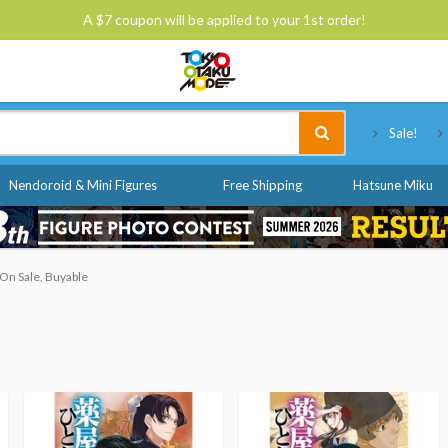
A $7 coupon will be applied to your 1st order!
Tokyo Otaku Mode
Sale!
Nendoroid & Mini Figures
Free Shipping
Hatsune Miku
On Sale, Buyable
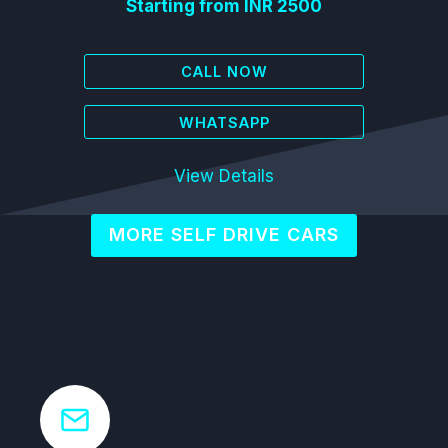
Starting from INR 2500
CALL NOW
WHATSAPP
View Details
MORE SELF DRIVE CARS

════════════════

The answer must be the full listing retyped exactly, with no pictures in it.

:: SOLVED PROBLEM ::
A $7 coupon will be applied to your 1st order!
Tokyo Otaku Mode
Sale!
Nendoroid & Mini Figures
Free Shipping
Hatsune Miku
On Sale, Buyable
Starting from INR 2500
CALL NOW
WHATSAPP
View Details
MORE SELF DRIVE CARS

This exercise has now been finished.